TO-DO ITEM: Output each entry that follows exactly. Images stay out.

DATA SHOWN:
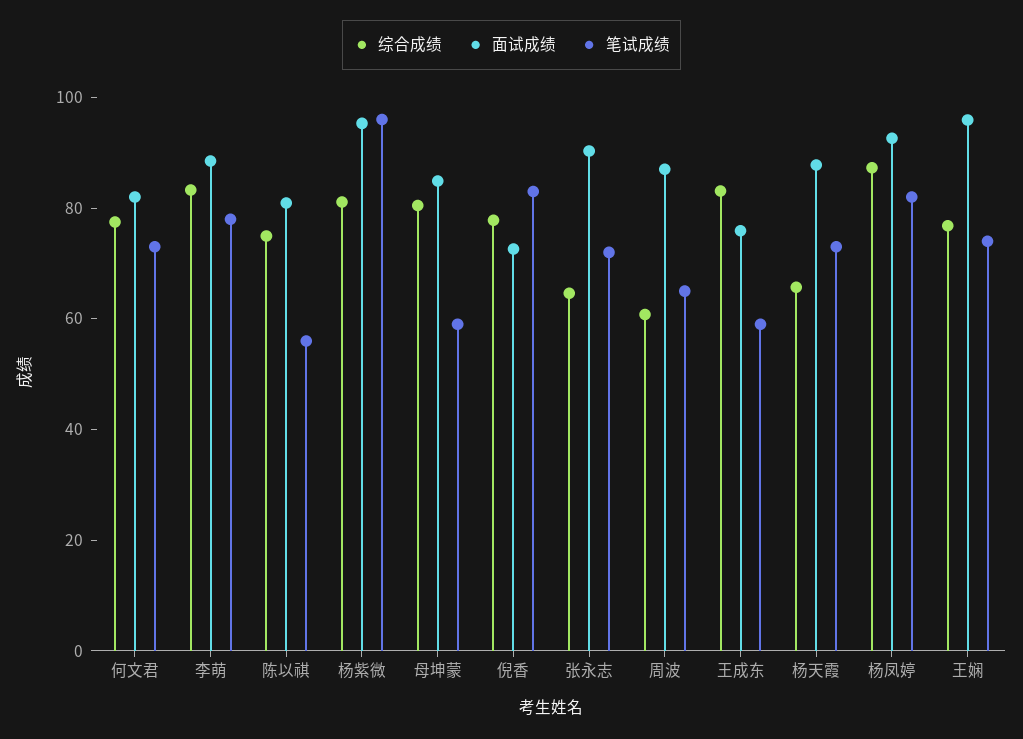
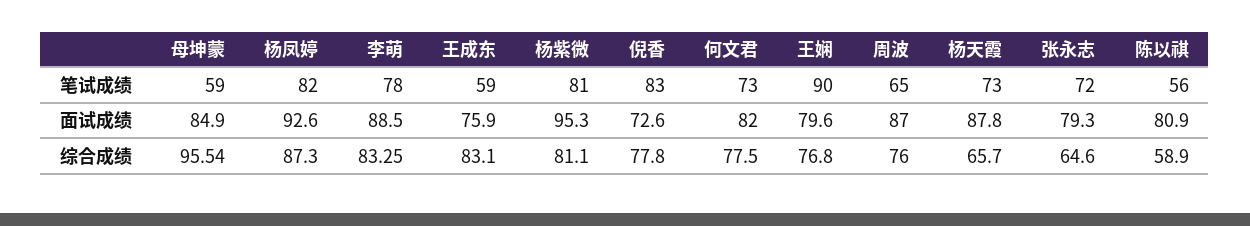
  {
    "综合成绩": {
      "何文君": 77.5,
      "李萌": 83.25,
-     "陈以祺": 75,
+     "陈以祺": 58.9,
      "杨紫微": 81.1,
-     "母坤蒙": 80,
+     "母坤蒙": 95.54,
      "倪香": 77.8,
      "张永志": 64.6,
-     "周波": 60,
+     "周波": 76,
      "王成东": 83.1,
      "杨天霞": 65.7,
      "杨凤婷": 87.3,
      "王娴": 76.8
    },
    "面试成绩": {
      "何文君": 82,
      "李萌": 88.5,
      "陈以祺": 80.9,
      "杨紫微": 95.3,
      "母坤蒙": 84.9,
      "倪香": 72.6,
-     "张永志": 90,
+     "张永志": 79.3,
      "周波": 87,
      "王成东": 75.9,
      "杨天霞": 87.8,
      "杨凤婷": 92.6,
-     "王娴": 95
+     "王娴": 79.6
    },
    "笔试成绩": {
      "何文君": 73,
      "李萌": 78,
      "陈以祺": 56,
-     "杨紫微": 95,
+     "杨紫微": 81,
      "母坤蒙": 59,
      "倪香": 83,
      "张永志": 72,
      "周波": 65,
      "王成东": 59,
      "杨天霞": 73,
      "杨凤婷": 82,
-     "王娴": 75
+     "王娴": 90
    }
  }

EXERCISE ANSWER:
  {
    "综合成绩": {
      "何文君": 77.5,
      "李萌": 83.25,
-     "陈以祺": 75,
+     "陈以祺": 58.9,
      "杨紫微": 81.1,
-     "母坤蒙": 80,
+     "母坤蒙": 95.54,
      "倪香": 77.8,
      "张永志": 64.6,
-     "周波": 60,
+     "周波": 76,
      "王成东": 83.1,
      "杨天霞": 65.7,
      "杨凤婷": 87.3,
      "王娴": 76.8
    },
    "面试成绩": {
      "何文君": 82,
      "李萌": 88.5,
      "陈以祺": 80.9,
      "杨紫微": 95.3,
      "母坤蒙": 84.9,
      "倪香": 72.6,
-     "张永志": 90,
+     "张永志": 79.3,
      "周波": 87,
      "王成东": 75.9,
      "杨天霞": 87.8,
      "杨凤婷": 92.6,
-     "王娴": 95
+     "王娴": 79.6
    },
    "笔试成绩": {
      "何文君": 73,
      "李萌": 78,
      "陈以祺": 56,
-     "杨紫微": 95,
+     "杨紫微": 81,
      "母坤蒙": 59,
      "倪香": 83,
      "张永志": 72,
      "周波": 65,
      "王成东": 59,
      "杨天霞": 73,
      "杨凤婷": 82,
-     "王娴": 75
+     "王娴": 90
    }
  }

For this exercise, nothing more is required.